As a composition for dilating blood vessels, for example, Patent Document 1 describes a vasodilator containing as active ingredients at least one condensed tannin oligomer component of a dimer to 13-mer derived from berries, cacao beans, or persimmon fruits or leaves, and at least one organic acid component, in which the condensed tannin oligomer component is a procyanidin oligomer and/or a prodelphinidin oligomer having at least one of catechin, epicatechin, gallocatechin, epigallocatechin, and/or their gallates as a constituent unit.

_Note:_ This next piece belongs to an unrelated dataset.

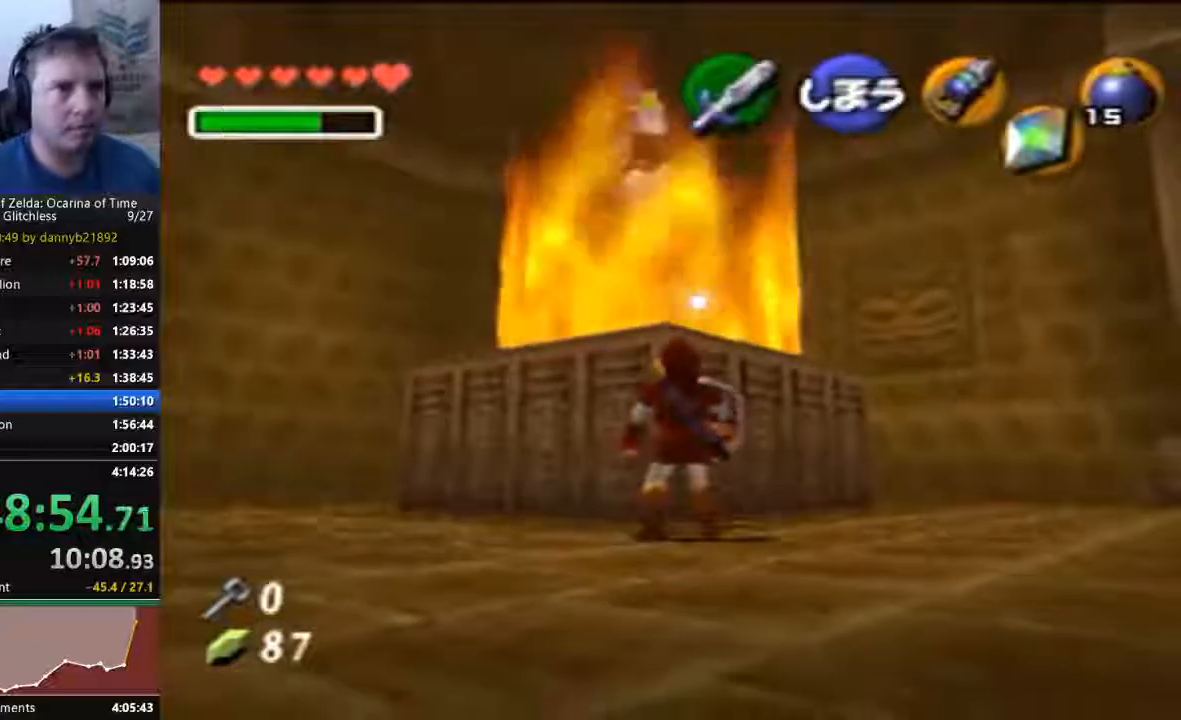
{"buttons": [], "left_stick": "center", "events": []}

International Publication No. 2010/092941

The vasodilator described in Patent Document 1 is a combination of a specific condensed tannin oligomer component and an organic acid component as an active ingredient, which synergistically improves the vasodilatory effect compared to the case of using only the components alone. Patent Document 1 describes a comparative example in which the vasodilatory effect of citric acid (organic acid component) alone was evaluated using a vascular isometric tension test (Magnus method), and no vasodilatory effect was observed. In the comparative examples in Patent Document 1, the citric acid concentration in the samples was all 100 μg/mL or less. As will be seen from the examples described later, when such a low concentration of citric acid was used in the Magnus method, no vasodilatory effect was observed, so it can be said that Patent Document 1 does not even suggest the vasodilatory effect of citric acid alone.

On the other hand, the inventors have found that citric acid alone exhibits a significant vasodilatory effect. The present invention is based on this new finding and aims to provide a novel vasodilator.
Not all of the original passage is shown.